Suggesting that engineers are just a disorganized rabble of nerds without having "the managers" is rather insulting to professional engineers. A fully developed professional engineer IS a manager - and for that matter a pretty good beancounter, too. It's part of the job.
Now then, you can be a scientist at the top of his/her game and have pretty much no managerial ability whatsoever, but the same does not apply to professional engineers. Engineers are employed to get specific practical things done, and that always means "within a budget, operating with a staff, and with the oversight of bosses". A top flight engineer has to be a good manager: has to be good at managing a budget, managing underlings, managing bosses, and so on.
If you look at the Western space disasters, they were often caused by managers without engineering skills making the decisions. When it's gone right, it's because the engineering voices were followed, not those of the managerial class without an engineering background.
(One notable Soviet rocket launch explosion, the Nedelin disaster, was caused by a military man pushing the engineers to do things they knew were unsafe - look it up. It's not just NASA...)
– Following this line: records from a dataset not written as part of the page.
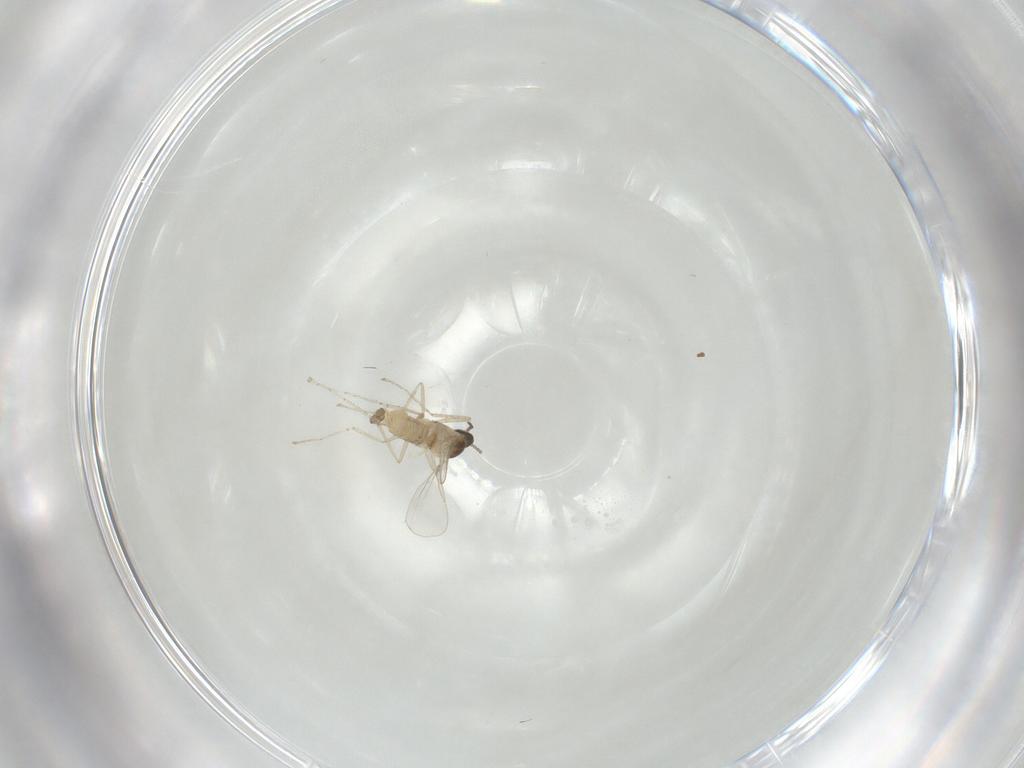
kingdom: Animalia
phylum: Arthropoda
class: Insecta
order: Diptera
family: Cecidomyiidae
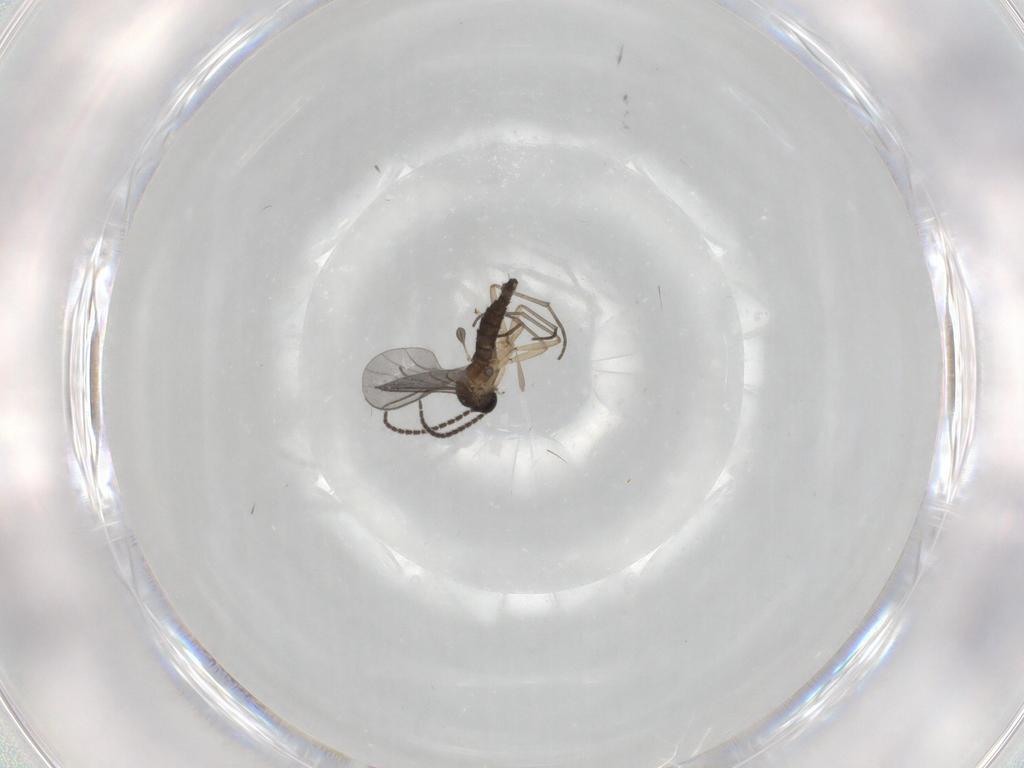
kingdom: Animalia
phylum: Arthropoda
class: Insecta
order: Diptera
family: Sciaridae
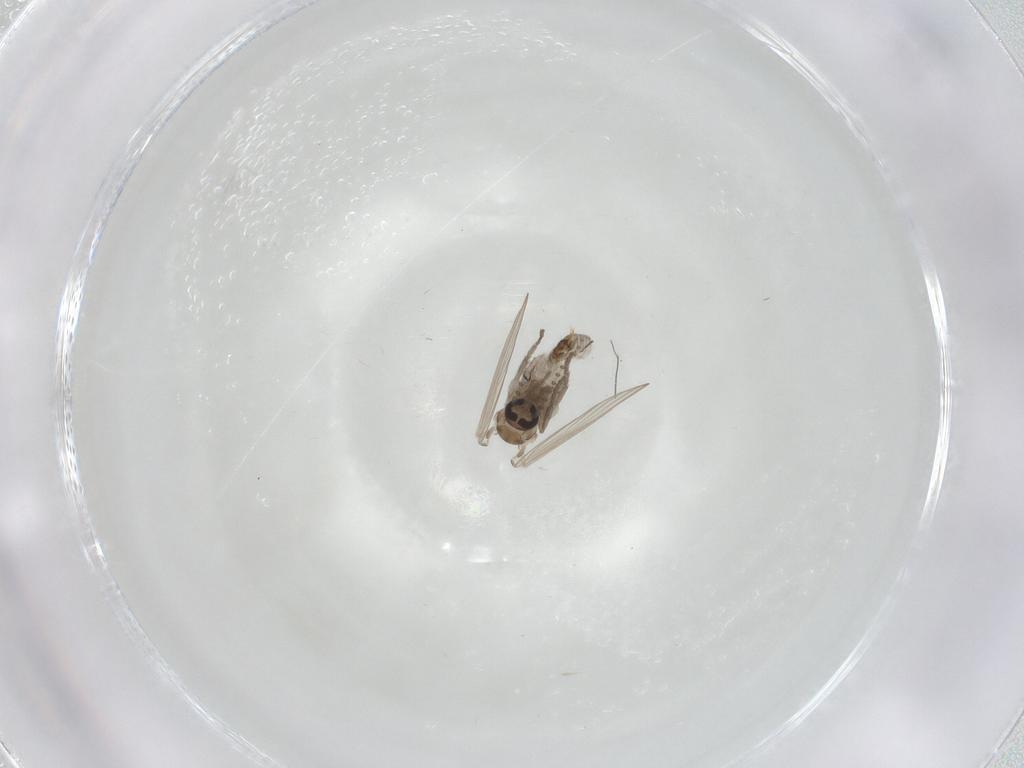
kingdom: Animalia
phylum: Arthropoda
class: Insecta
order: Diptera
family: Psychodidae
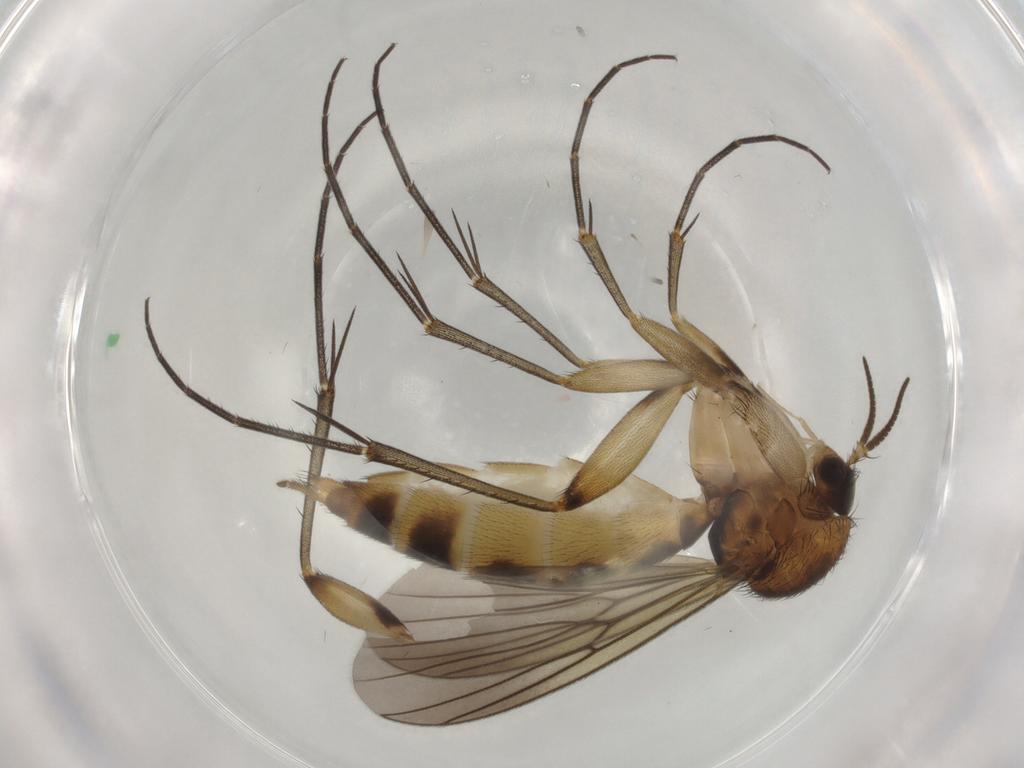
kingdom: Animalia
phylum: Arthropoda
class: Insecta
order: Diptera
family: Mycetophilidae
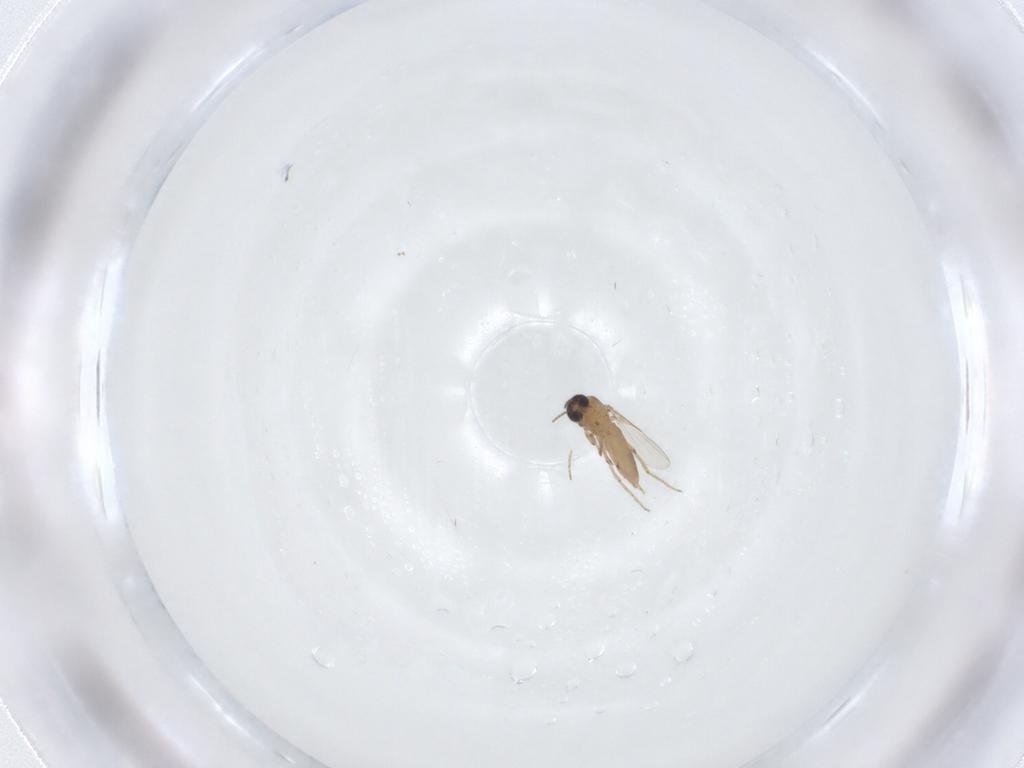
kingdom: Animalia
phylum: Arthropoda
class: Insecta
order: Diptera
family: Ceratopogonidae
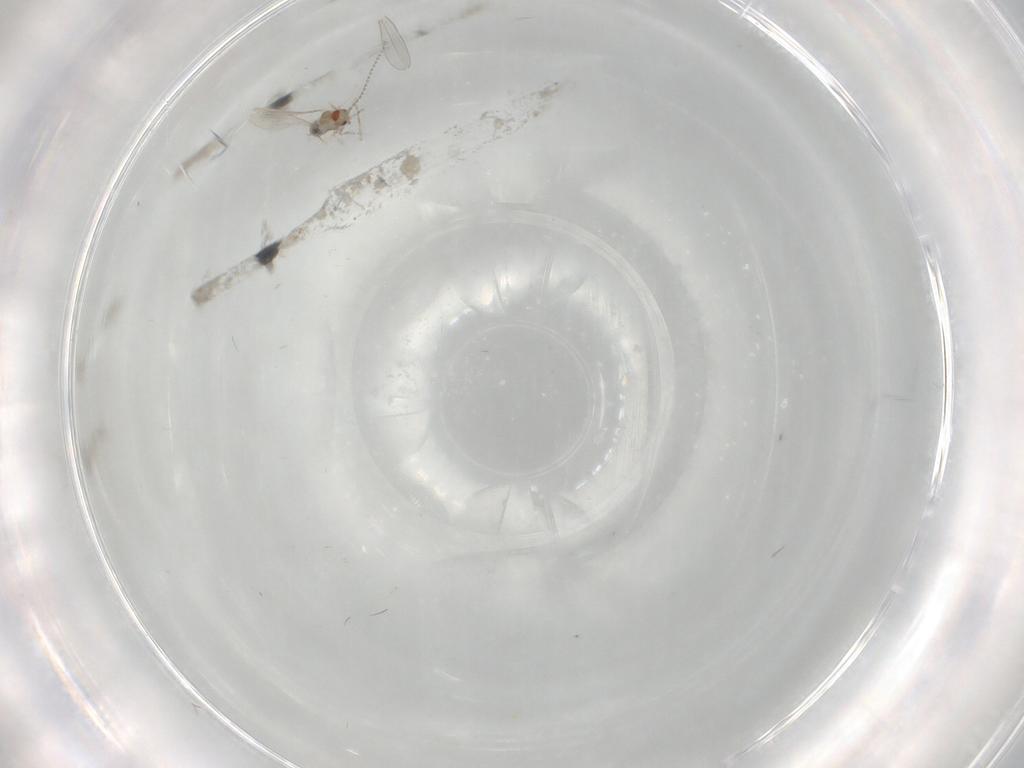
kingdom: Animalia
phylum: Arthropoda
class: Insecta
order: Diptera
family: Cecidomyiidae
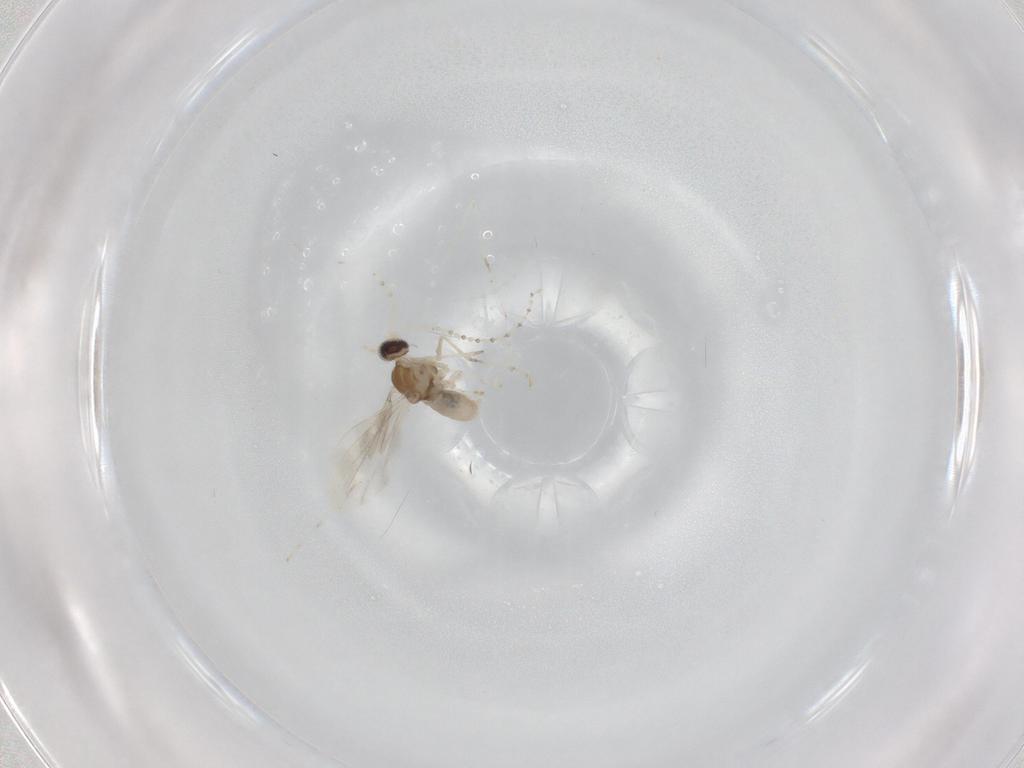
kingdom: Animalia
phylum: Arthropoda
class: Insecta
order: Diptera
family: Cecidomyiidae
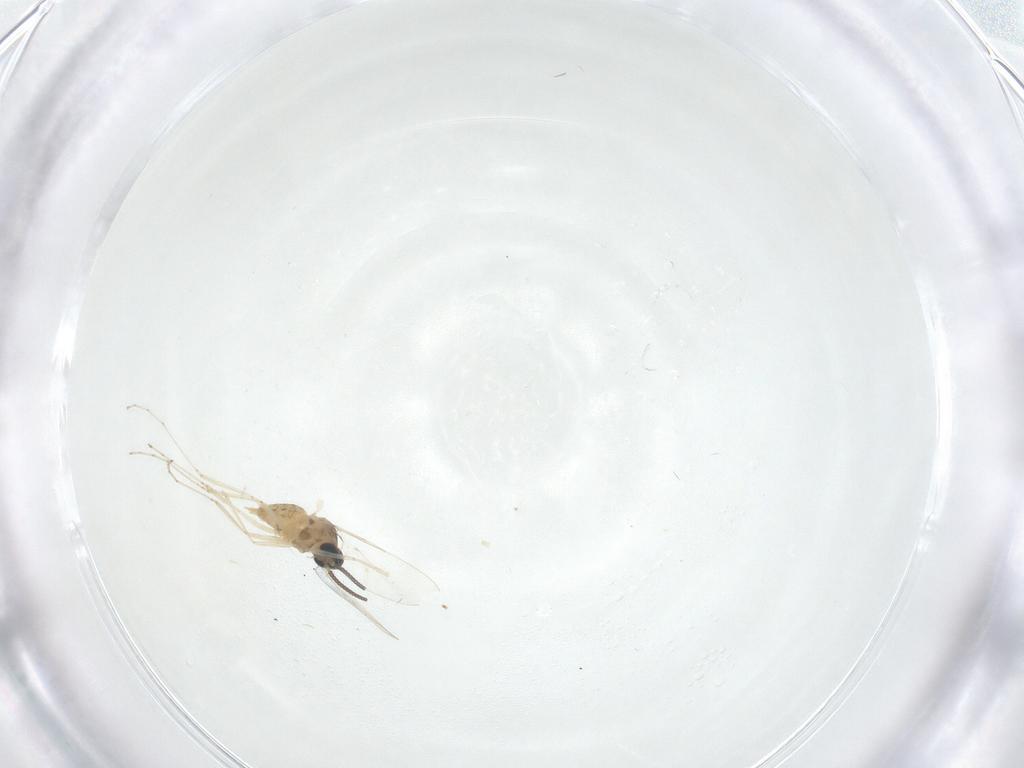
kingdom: Animalia
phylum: Arthropoda
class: Insecta
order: Diptera
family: Cecidomyiidae
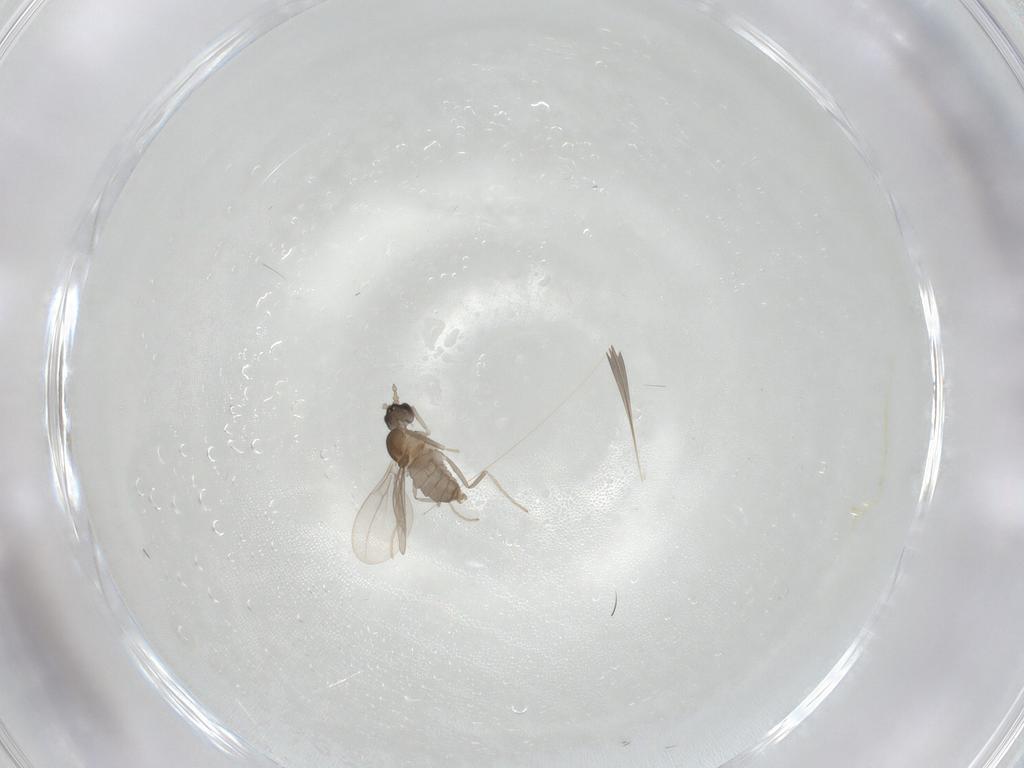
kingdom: Animalia
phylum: Arthropoda
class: Insecta
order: Diptera
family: Cecidomyiidae
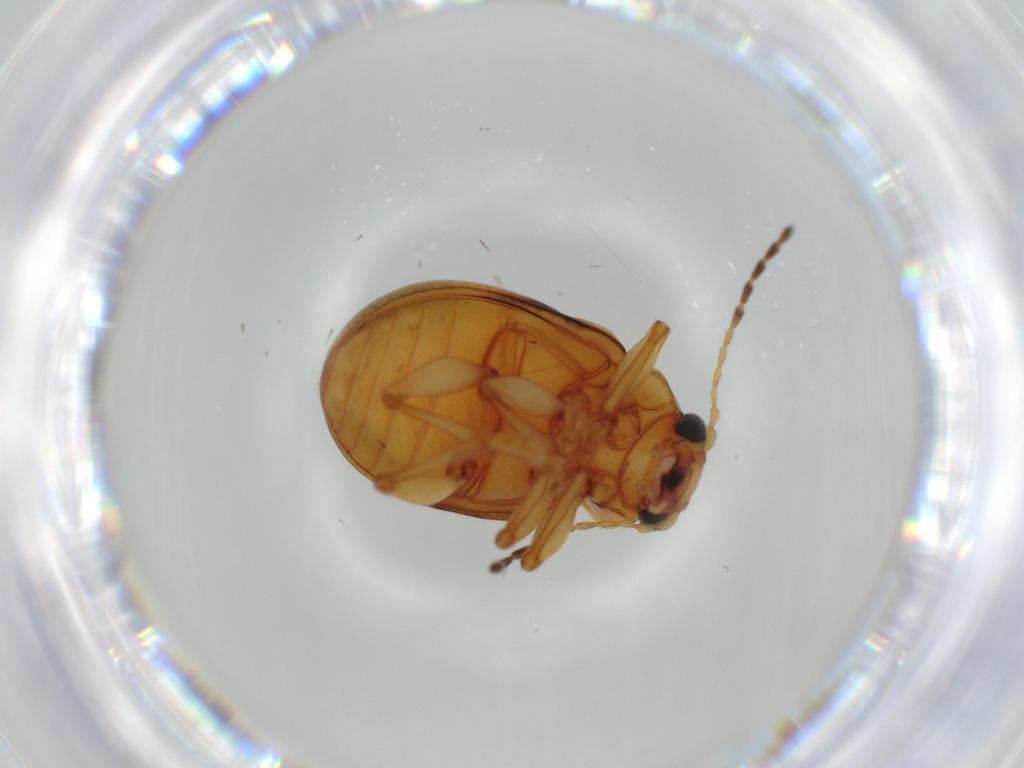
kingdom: Animalia
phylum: Arthropoda
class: Insecta
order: Coleoptera
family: Chrysomelidae
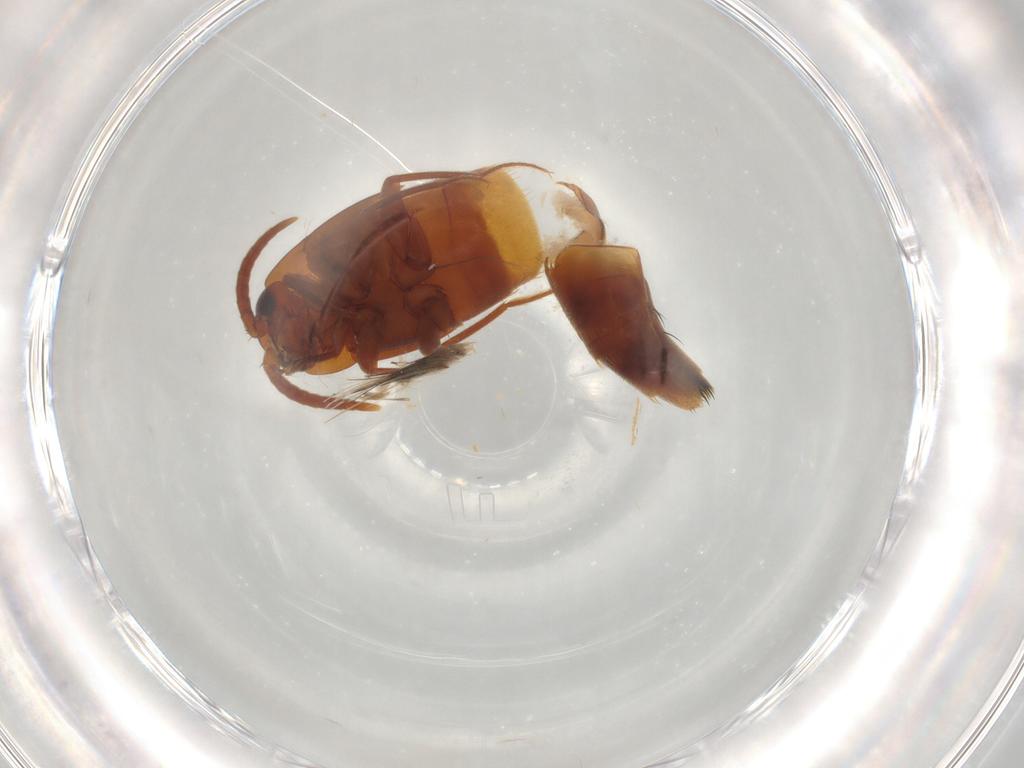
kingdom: Animalia
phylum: Arthropoda
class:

I'd say it is perfectly reasonable to suggest that managers are to blame for all the problems and can take the credit for all the successes, but blame and credit should be correctly apportioned: (non-engineer) managers are mostly to blame for the failures and engineers (as managers) can take most of the credit for the successes.
(actually, it takes the good will and competence of everyone involved in a space launch project to make it work. Without almost all the workers at all levels being competent and taking pride in a job well done - managers and all - no satellite launcher would deliver its payload correctly. SpaceX's recent exploding launcher shows what you get when just one supplier doesn't bother doing the job properly - parts were certified as being a particular strength, but were nothing like what they should have been. Result: boom!)
The recent news from SpaceX shows an outfit which is run according to the principles of good engineering management. Practically speaking, nothing is perfect. And when you've got a machine as complex and finicky as a modern orbital launcher that's still being developed, it's going to be a good deal less than perfect than one would like. Things will be not quite right, and will need tweaking - this is unavoidable. But unlike NASA with the Space Shuttle (RIP two crews), when SpaceX spots an issue, it looks into it and tweaks when needed. This is a sign that prospective astronauts can trust them, not the reverse.